§ Texto fornecido:
--*--
Yang et al (2015) dissertam ainda que, para além das potenciais contaminações dos recursos hídricos, a expansão revolucionária da exploração de gás de xisto pode resultar em outras consequências que merecem ser lembradas – no próprio campo ambiental e econômico. Em primeiro lugar, a demanda de água para o processamento do fraturamento hidráulico pode gerar um mal-estar com os setores industriais e agrícolas, que encontram suas limitações na escassez de água potável em território chinês. O segundo ponto diz respeito à questão da bacia de Sichuan, onde se encontram as maiores reservas de gás não convencional, e também uma significativa zona de falha tectônica que pode ser instigada pela técnica de fracking (usualmente associada ao aumento de abalos sísmicos nos Estados Unidos da América).

As mazelas supracitadas adquirem maior significância se considerarmos que a densidade populacional é alta nas áreas de exploração de gás de xisto, sobretudo na bacia de Sichuan. Assim, a percepção dos impactos ambientais tem movimentado a população chinesa que, desagradada com as questões de segurança ambiental e sossego particular tem se mobilizado para bloquear estradas e impedir o trânsito de veículos entre as bases de exploração – o fraturamento hidráulico na província de Yunnan e Guizhou foi adiado por três meses em razão de bloqueios de vias por civis, por exemplo. (DONG et al, 2016)

Note-se, esta é uma movimentação legítima, tanto nas perspectivas liberais quanto sociais. Ora, em Locke o Estado surge como resultado de contrato social para resolução de inconvenientes da propriedade (seja vida, liberdade ou bens materiais). Trata-se de um pacto de consentimento em que os homens concordam livremente em uma sociedade civil para preservar ainda mais direitos que possuem no estado de natureza. Da mesma forma, em Marx as guinadas da máquina estatal para interesses comuns representa mais que um direito, mas a possibilidade da emancipação universal, que inclui tanto a emancipação social quanto política. (WEFFORT, 2001)
--*--
§ Registros:
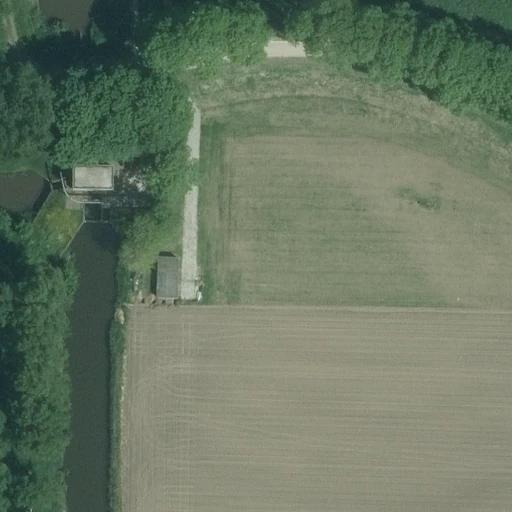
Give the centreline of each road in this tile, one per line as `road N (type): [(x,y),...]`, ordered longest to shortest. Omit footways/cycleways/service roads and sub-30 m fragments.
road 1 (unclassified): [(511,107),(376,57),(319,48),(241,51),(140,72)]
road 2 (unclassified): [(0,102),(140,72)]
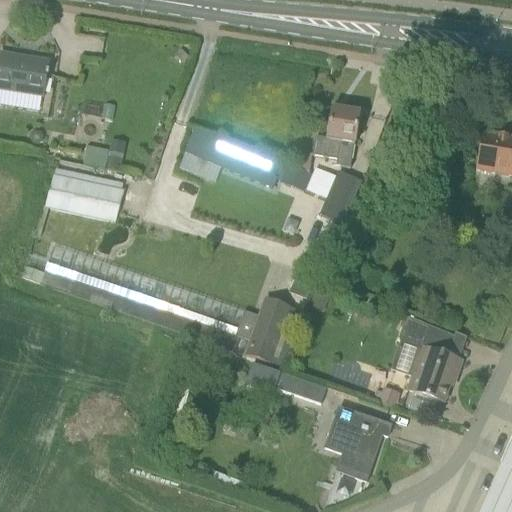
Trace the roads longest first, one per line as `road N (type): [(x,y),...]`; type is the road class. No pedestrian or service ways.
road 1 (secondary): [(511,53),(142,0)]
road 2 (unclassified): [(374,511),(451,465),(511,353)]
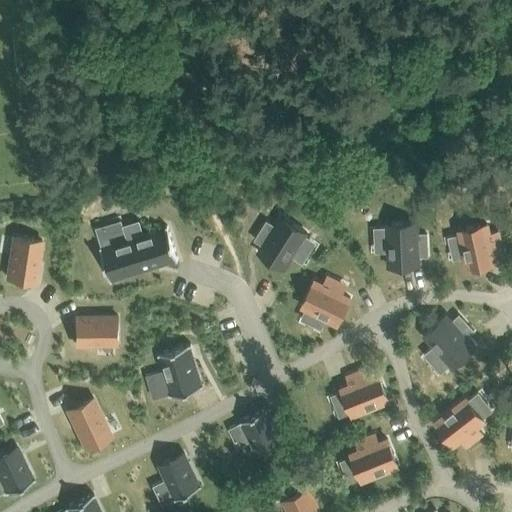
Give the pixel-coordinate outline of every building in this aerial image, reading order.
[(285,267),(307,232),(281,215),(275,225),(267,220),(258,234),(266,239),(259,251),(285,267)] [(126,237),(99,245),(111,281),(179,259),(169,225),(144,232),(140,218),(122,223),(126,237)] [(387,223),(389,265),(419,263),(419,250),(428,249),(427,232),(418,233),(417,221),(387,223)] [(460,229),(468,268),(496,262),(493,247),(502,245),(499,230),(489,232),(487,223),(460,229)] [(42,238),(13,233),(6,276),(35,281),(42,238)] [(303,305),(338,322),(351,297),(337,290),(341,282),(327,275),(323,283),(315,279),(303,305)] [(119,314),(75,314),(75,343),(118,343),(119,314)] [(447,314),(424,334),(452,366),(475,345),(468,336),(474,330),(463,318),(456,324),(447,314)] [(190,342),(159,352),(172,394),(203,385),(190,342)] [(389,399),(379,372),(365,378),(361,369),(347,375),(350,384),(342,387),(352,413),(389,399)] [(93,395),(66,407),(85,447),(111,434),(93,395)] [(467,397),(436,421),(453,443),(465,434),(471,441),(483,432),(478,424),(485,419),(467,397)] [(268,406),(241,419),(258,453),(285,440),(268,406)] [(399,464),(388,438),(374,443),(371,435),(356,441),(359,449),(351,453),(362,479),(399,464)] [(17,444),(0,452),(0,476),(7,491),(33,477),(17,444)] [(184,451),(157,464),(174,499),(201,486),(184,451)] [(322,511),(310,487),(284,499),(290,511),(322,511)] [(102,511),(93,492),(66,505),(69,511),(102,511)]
--*--
§ Lista de tarefas:
A) Responda às perguntas abaixo com base no texto sobre o gás de xisto na China.
(i) Onde se encontram as maiores reservas de gás não convencional?
(ii) Por quanto tempo foi adiado o fraturamento hidráulico na província de Yunnan e Guizhou, e por qual motivo?
(iii) Segundo Locke, o Estado surge como resultado de quê?
B) Transcreva literalmente, no texto sobre o gás de xisto na China, todo o trecho que vai de "As mazelas supracitadas" até "et al, 2016)".
C) Dê continuidade ao texto sobre o gás de xisto na China a partir do ponto em que ele termina.

§ Resultados finais:
A)
(i) Na bacia de Sichuan.
(ii) Foi adiado por três meses em razão de bloqueios de vias por civis.
(iii) De um contrato social para a resolução de inconvenientes da propriedade (seja vida, liberdade ou bens materiais).

B)
As mazelas supracitadas adquirem maior significância se considerarmos que a densidade populacional é alta nas áreas de exploração de gás de xisto, sobretudo na bacia de Sichuan. Assim, a percepção dos impactos ambientais tem movimentado a população chinesa que, desagradada com as questões de segurança ambiental e sossego particular tem se mobilizado para bloquear estradas e impedir o trânsito de veículos entre as bases de exploração – o fraturamento hidráulico na província de Yunnan e Guizhou foi adiado por três meses em razão de bloqueios de vias por civis, por exemplo. (DONG et al, 2016)

C)
Nesse contexto, importa invocar as possibilidades de aplicação do princípio da precaução pelo Estado chinês, como via de estabelecer equilíbrio na empreitada do gás de xisto. Todavia, com fins de rompimento com as percepções utópicas do referido princípio, acompanha a pesquisa o entendimento que “as restrições a atividades e tecnologias fundamentadas no princípio da precaução devem ser periodicamente avaliadas. A análise dos riscos ao meio ambiente não deve conduzir a uma decisão imutável e definitiva.” (THOMÉ; DIZ, 2018) Isto é, optando a China por avaliar as incertezas científicas a respeito da atividade como determinantes na suspensão das operações – com fins de priorizar direitos de ordem humana individual e social – não deve fazer de maneira absoluta. Ao contrário, é justamente a maleabilidade das condutas na seara técnica que permitirão a evolução de métodos mais seguros para extração de gás de xisto com resultado na sincronia inquestionável entre as possibilidades de conjugar eficiência energética, redução de gases de efeito estufa e resguardo do meio ambiente equilibrado que, neste ponto, já se aclara como direito humano.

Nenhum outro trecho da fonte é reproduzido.